→ Passage for review
(2018/03/23 21:02), Robert Haas wrote:
> On Fri, Mar 23, 2018 at 7:55 AM, Etsuro Fujita
> <fujita.etsuro@lab.ntt.co.jp> wrote:
>> Maybe I'm missing something, but I think the proposed FDW API could be used
>> for the COPY case as well with some modifications to core. If so, my
>> question is: should we support COPY into foreign tables as well? I think
>> that if we support COPY tuple routing for foreign partitions, it would be
>> better to support direct COPY into foreign partitions as well.
>
> Yes, I really, really want to be able to support COPY. If you think
> you can make that work with this API -- let's see it!
OK
>>> 3. It looks like we're just doing an INSERT for every row, which is
>>> pretty much an anti-pattern for inserting data into a PostgreSQL
>>> database. COPY is way faster, and even multi-row inserts are
>>> significantly faster.
>>
>> I planed to work on new FDW API for using COPY for COPY tuple routing [1],
>> but I didn't have time for that in this development cycle, so I'm
>> re-planning to work on that for PG12. I'm not sure we can optimize that
>> insertion using multi-row inserts because tuple routing works row by row, as
>> you know. Anyway, I think these would be beyond the scope of the first
>> version.
>
> My concern is that if we add APIs now that only support single-row
> inserts, we'll have to rework them again in order to support multi-row
> inserts. I'd like to avoid that, if possible.
Yeah, but we would have this issue for normal inserts into foreign
tables. For the normal case, what I'm thinking to support multi-row
inserts is to use DirectModify FDW API. With this API, I think we could
support pushing down INSERT with multiple VALUES sublists to the remote,
but I'm not sure we could extend that to the tuple-routing case.
> I think for bulk
> inserts we'll need an API that says "here's a row, store it or buffer
> it as you like" and then another API that says "flush any buffered
> rows to the actual table and perform any necessary cleanup". Or maybe
> in postgres_fdw the first API could start a COPY if not already done
> and send the row, and the second one could end the COPY.
That's really what I have in mind.
Best regards,
Etsuro Fujita

→ Directive 1
In the thread on inserting rows into foreign tables, why does Robert Haas object to adding APIs now that support only single-row inserts?
→ Directive 2
For which release does Etsuro Fujita say he is planning to work on a new FDW API for using COPY in COPY tuple routing?

→ Data below
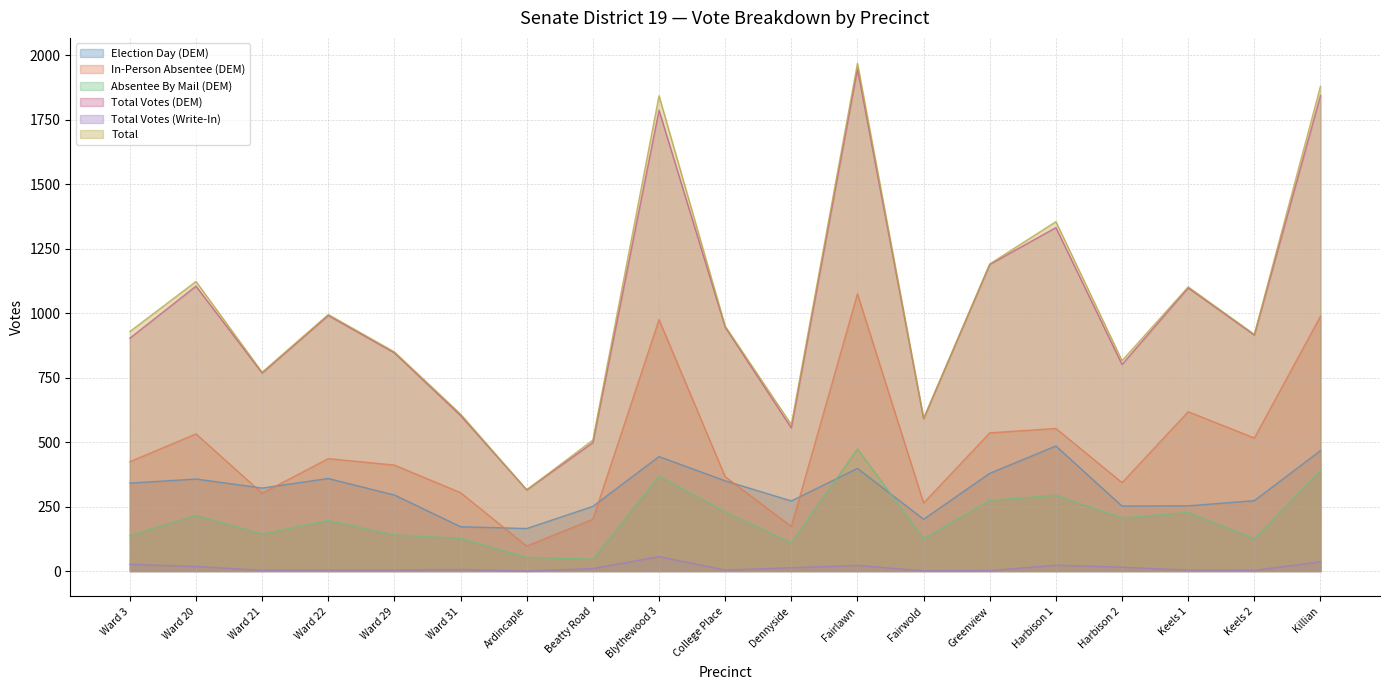

How many interior local valleys does the Total Votes (DEM) series have?

6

→ Exercise result 1
He worries that APIs supporting only single-row inserts would later have to be reworked to support multi-row inserts, and he would like to avoid that if possible.

→ Exercise result 2
PG12.